These private writings by a prominent white southern lawyer offer
insight into his state's embrace of massive white resistance
following the 1954 "Brown v. Board of Education" ruling. David J.
Mays of Richmond, Virginia, was a highly regarded attorney, a
Pulitzer Prize-winning biographer, and a member of his city's
political and social elite. He was also a diarist for most of his
adult life. This volume comprises diary excerpts from the years
1954 to 1959. For much of this time Mays was counsel to the
commission, chaired by state senator Garland Gray, that was charged
with formulating Virginia's response to federal mandates concerning
the integration of public schools.
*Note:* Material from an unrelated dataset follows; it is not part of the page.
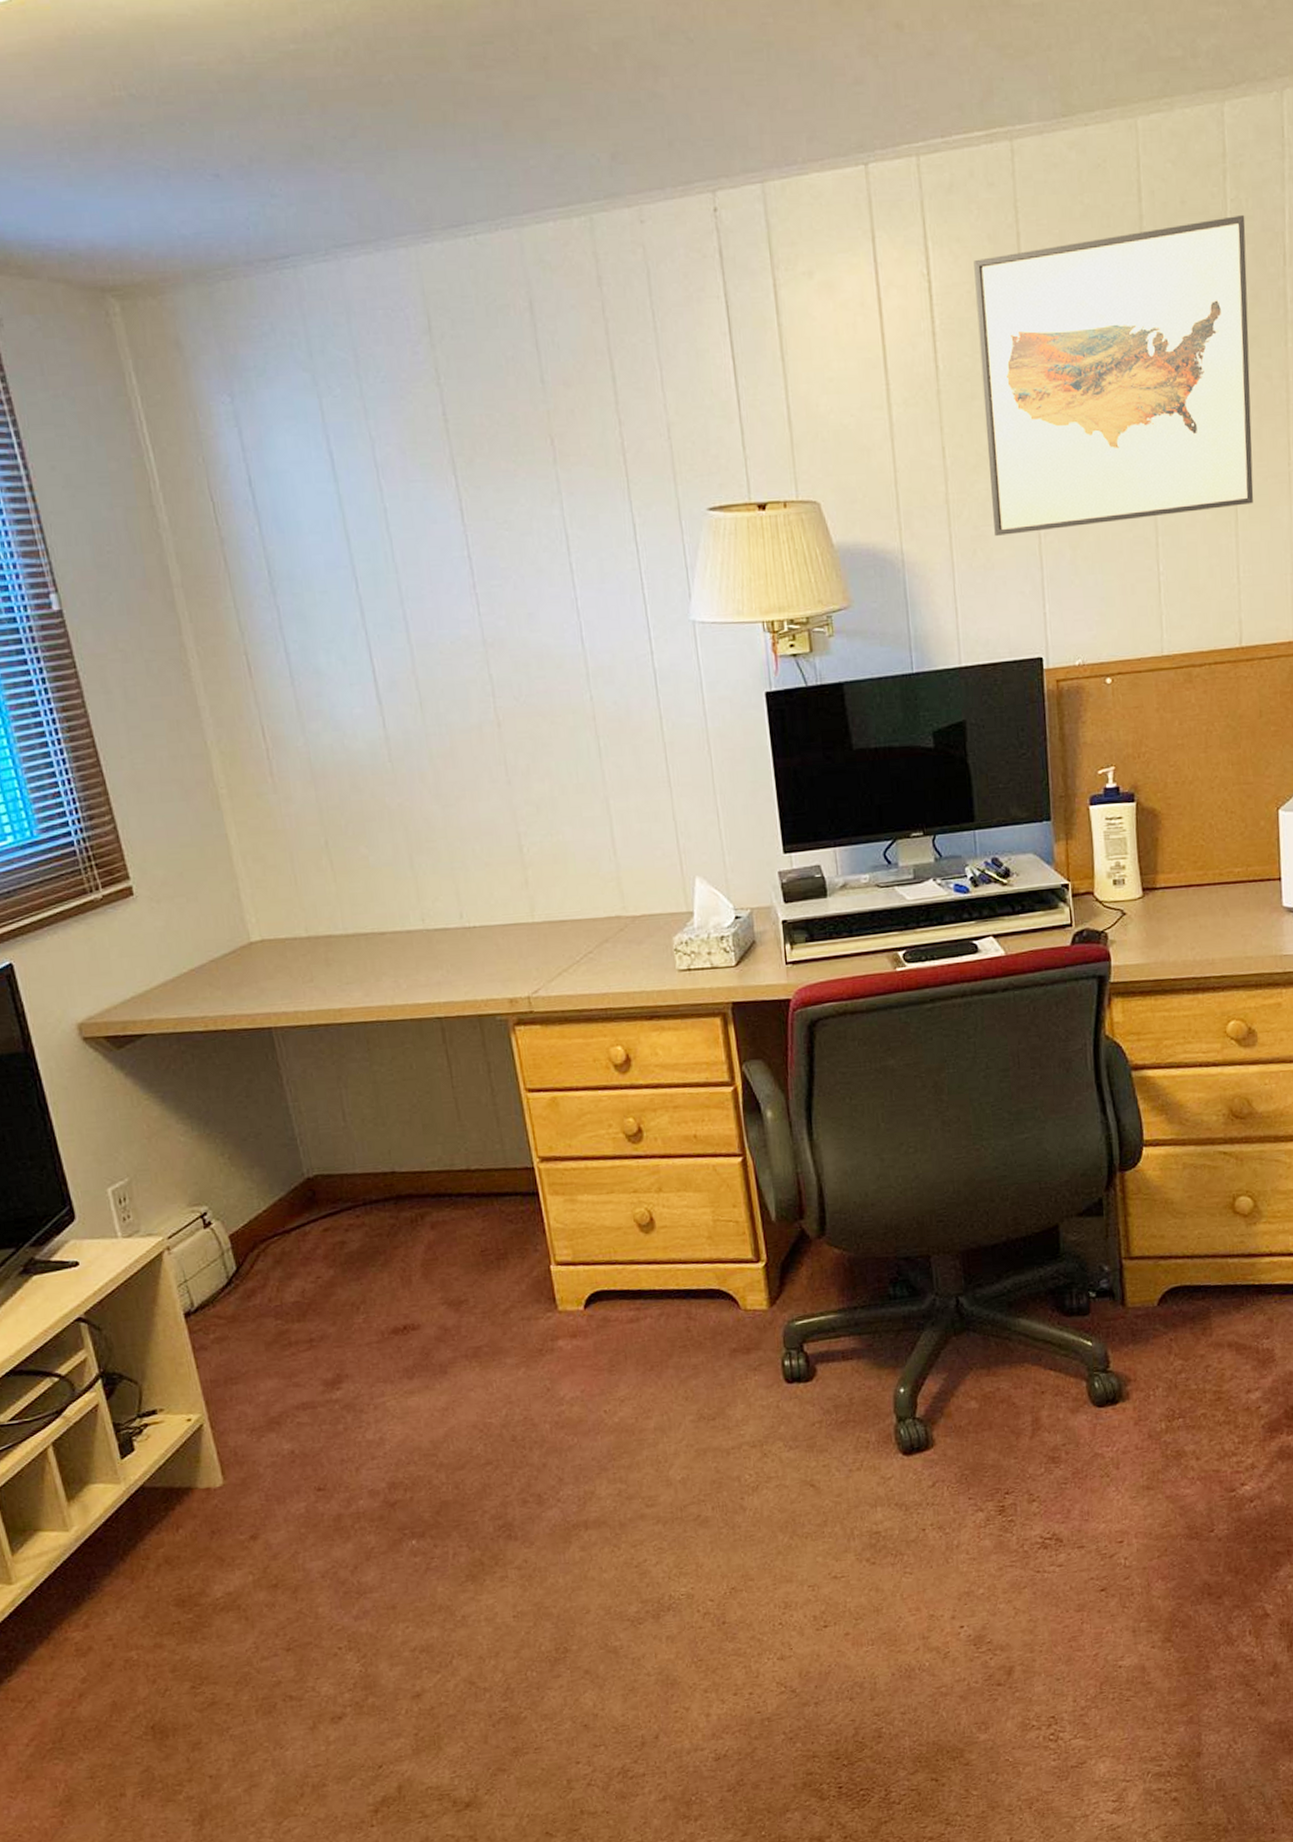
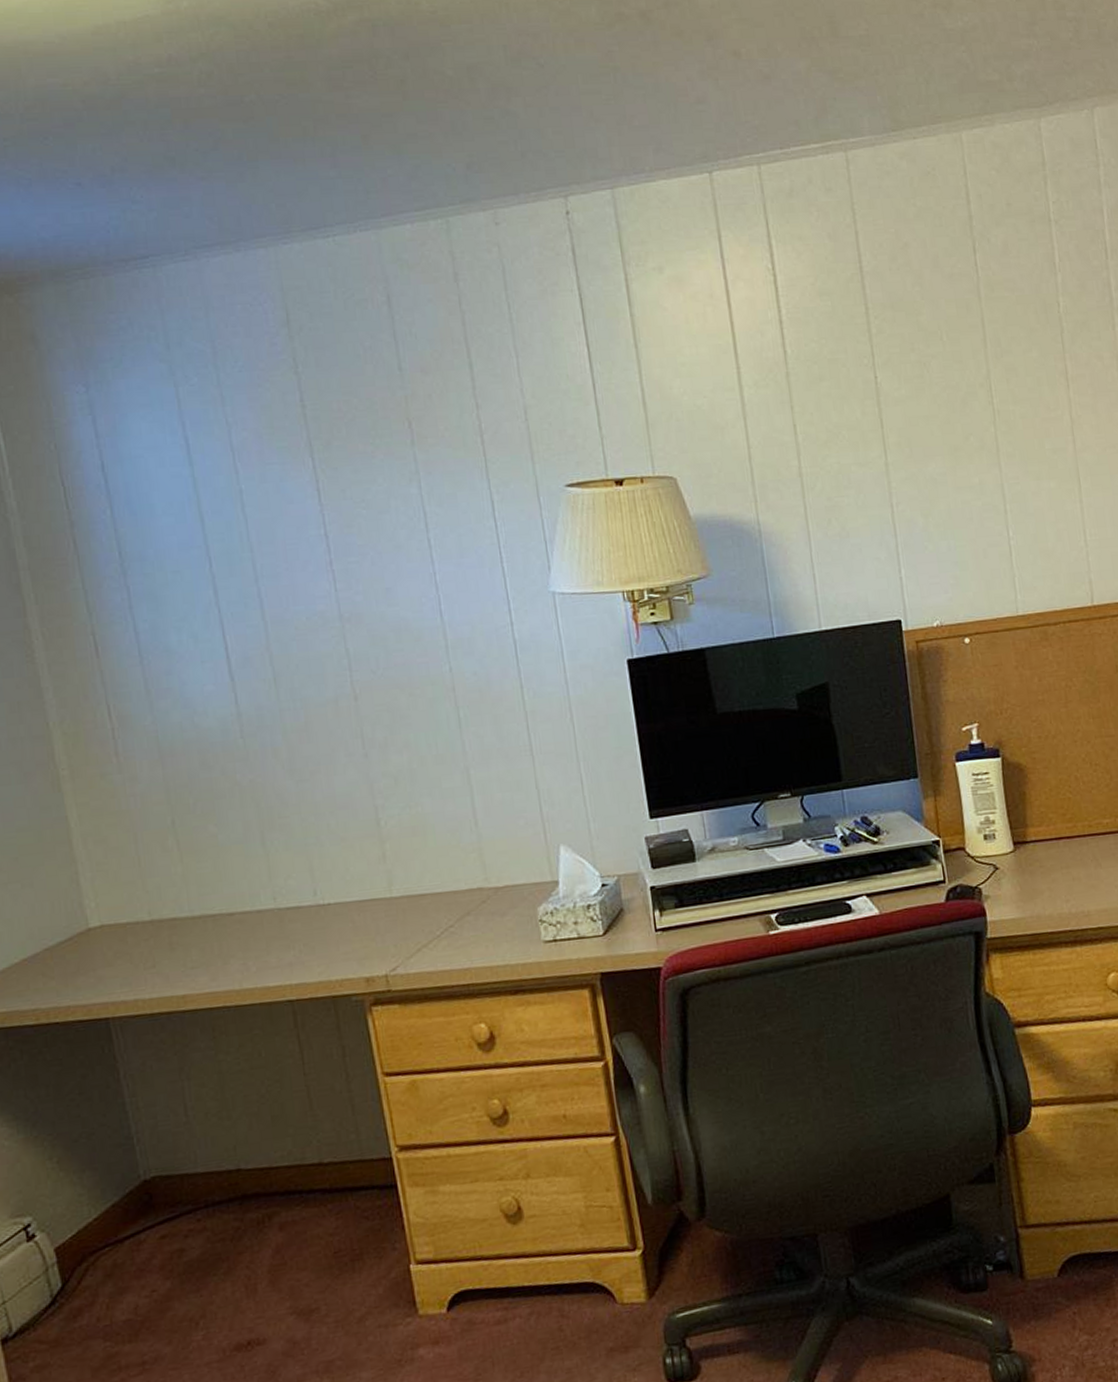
wall art: present [974,214,1254,536] -> none [816,215,1094,506]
Later, Mays was involved in
litigation triggered by that response.
Mays chronicled the state's bitter and divisive shift away from
the Gray Commission's proposal that school integration questions be
settled at the local level. Instead, Virginia's
arch-segregationists, led by U.S. senator Harry F. Byrd, championed
a monolithic defiance of integration at the highest state and
federal levels. Many leading Virginians of the time appear in
Mays's diary, along with details of their roles in the battle
against desegregation as it was fought in the media, courts, polls,
and government back rooms.
Mays's own racial attitudes were hardly progressive; yet his
temperament and legal training put a relatively moderate public
face on them. As James R. Sweeney notes, Mays's differences with
extremists were about means more than ends--about "not the morality
of Jim Crow but the best tactics for defending it."